Teil 3
Ich möchte noch eine weitere Anmerkung vorausschicken. In zahlreichen Bescheiden und Urteilen oder bei Anhörungen – beispielsweise in einem mir vorliegenden Bescheid des Bundesamts vom 29.11.2005 in einem Verfahren beim Verwaltungsgericht Wiesbaden oder in einer Anhörung beim Verwaltungsgericht Köln am 10.01.2006 – wird aus einem meiner Gutachten vom 05.08.2002 zitiert und damit begründet, dass eine Gefährdung für Angehörige der Hindu- und Sikh-Minderheit in Afghanistan nicht gegeben sei. In der Tat schrieb ich damals: „Grundsätzlich gilt, dass Angehörige der Schiiten und Hindus heute in Afghanistan keine Verfolgung zu befürchten haben. (…) Die Hindus waren in den letzten Jahren an den Kämpfen und Massakern in Afghanistan nicht beteiligt gewesen, so dass man ihnen heute keine Verbrechen irgendeiner Art vorwerfen kann. Obwohl sie von den Mudjahedin und Taleban verfolgt waren, haben sie heute keine große Gefahr für ihr Leben zu fürchten.„
Diese Lage hat sich inzwischen allerdings grundsätzlich verändert. Das zitierte Gutachten für das Verwaltungsgericht Schleswig-Holstein vom August 2002 wurde kurz nach der Loja Jerga, der „großen Versammlung„ vom Juni 2002, verfasst, auf der Präsident Karsai im Amt bestätigt und ein Verfassungsentwurf in Auftrag gegeben wurde. Nach dem relativ ruhigen Verlauf der Stammesversammlung schien zunächst eine positive Entwicklung in Afghanistan absehbar zu sein, so dass ich in meinem zitierten Gutachten mit Recht eine Entspannung der Gefahrenlage für Angehörige von Minderheiten, in diesem Fall der Hindus, konstatieren konnte. Gestützt wurde dieser Eindruck auch dadurch, dass viele nach Indien geflüchtete Hindus große Hoffnungen auf eine Demokratisierung des Landes und die Möglichkeit einer Rückkehr nach Afghanistan hegten. Hatte Präsident Karsai damals doch den religiösen Minderheiten versprochen, ihre religiöse und kulturelle Unterdrückung zu beenden und enteigneten Besitz zurückzugeben. Sie würden Wiedergutmachung für die unter den Taleban und Mujahedin erlittenen Verfolgungen erhalten. In diesem Glauben kehrten damals auch Hindus und Sikhs nach Afghanistan zurück, wo sie als gleichberechtigte Bürger zu leben hofften.

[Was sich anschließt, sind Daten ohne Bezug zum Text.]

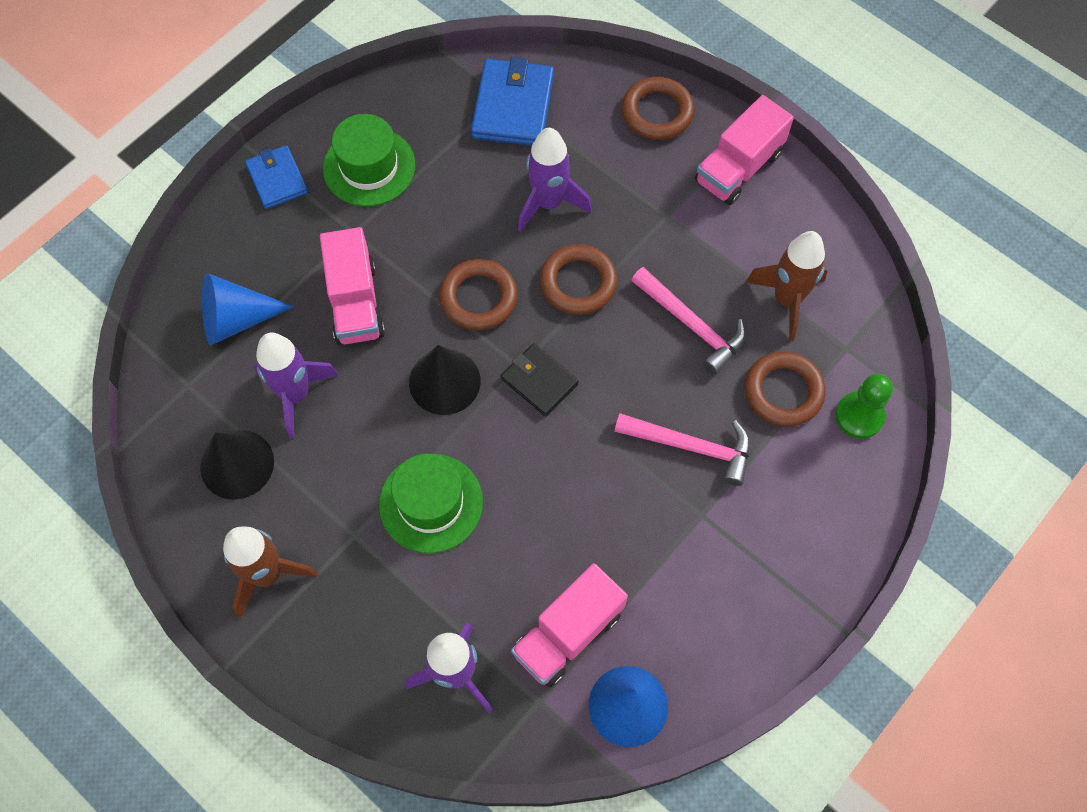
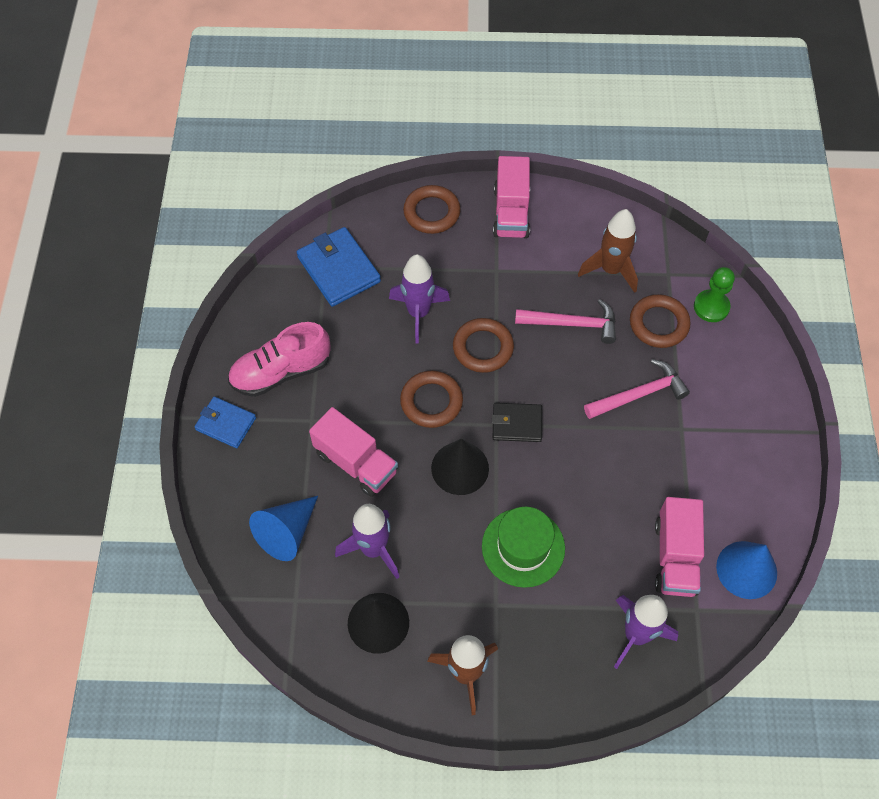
camera: 40 degrees left, 5 degrees down
green hat [323,114,415,207] -> pink shoe [228,322,331,397]

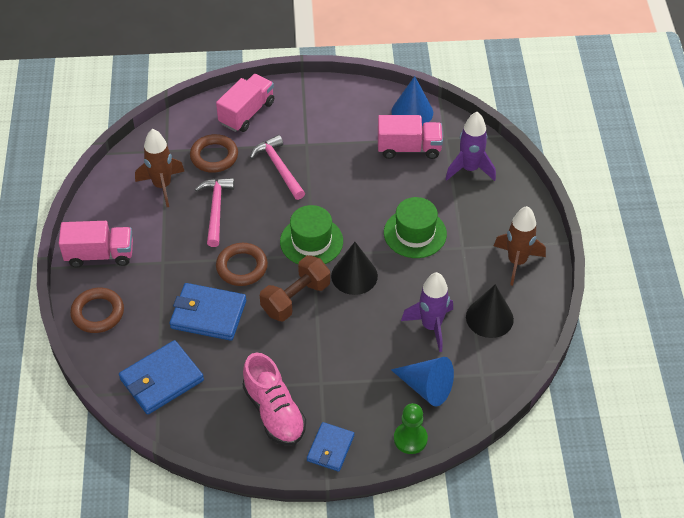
camera: 95 degrees left, 10 degrees down
pink truck [309,407,398,497] -> pink truck moved to [216,74,274,132]
purple rocket [389,254,450,344] -> blue wallet [169,283,246,341]
brown ring [400,371,463,428] -> brown dumbbell [260,255,330,322]
black wallet [492,403,542,442] -> green hat [280,205,343,264]
green pawn [694,267,735,322] -> green pawn moved to [394,403,428,454]

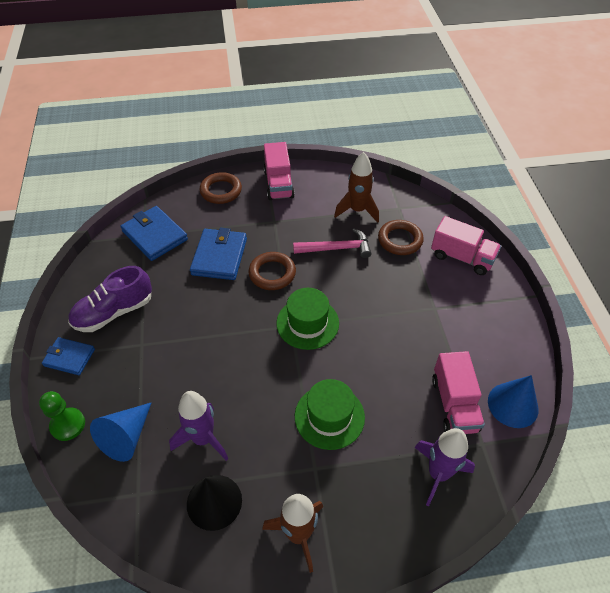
camera: 85 degrees right, 0 degrees up
pink shoe [242,353,306,446] -> purple shoe [68,266,152,332]
pink hammer [250,135,305,200] -> none
brown dumbbell [260,255,330,322] -> none
black cone [331,242,378,295] -> none

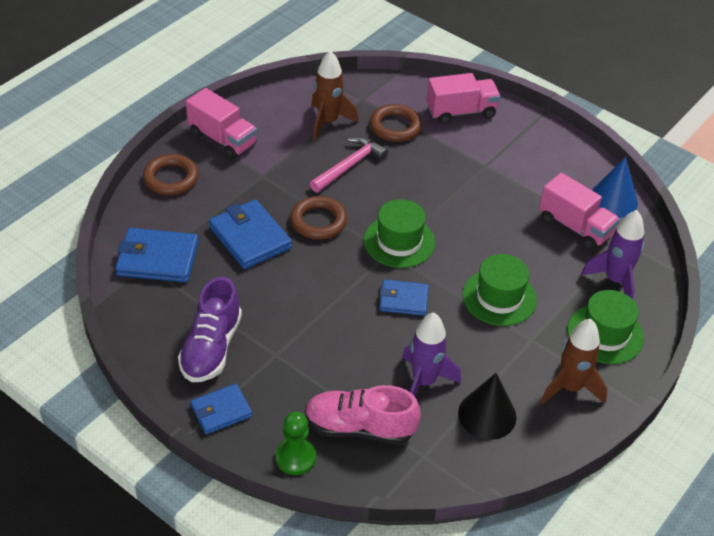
camera: 45 degrees left, 5 degrees down
blue cone [90,402,152,462] -> pink shoe [305,385,421,444]
none -> blue wallet [379,279,429,316]
none -> green hat [567,290,644,364]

In dieser Phase, in der die neue afghanische Regierung ihre Arbeit praktisch noch nicht begonnen hatte und das Land sich in einer Umbruchssituation befand, war man als politischer Beobachter zunächst auf die abgegebenen Absichtserklärungen Karsais angewiesen, die natürlich auch der politischen Opportunität und dem Wunsch geschuldet waren, vor der internationalen Gemeinschaft einen guten Eindruck zu erwecken.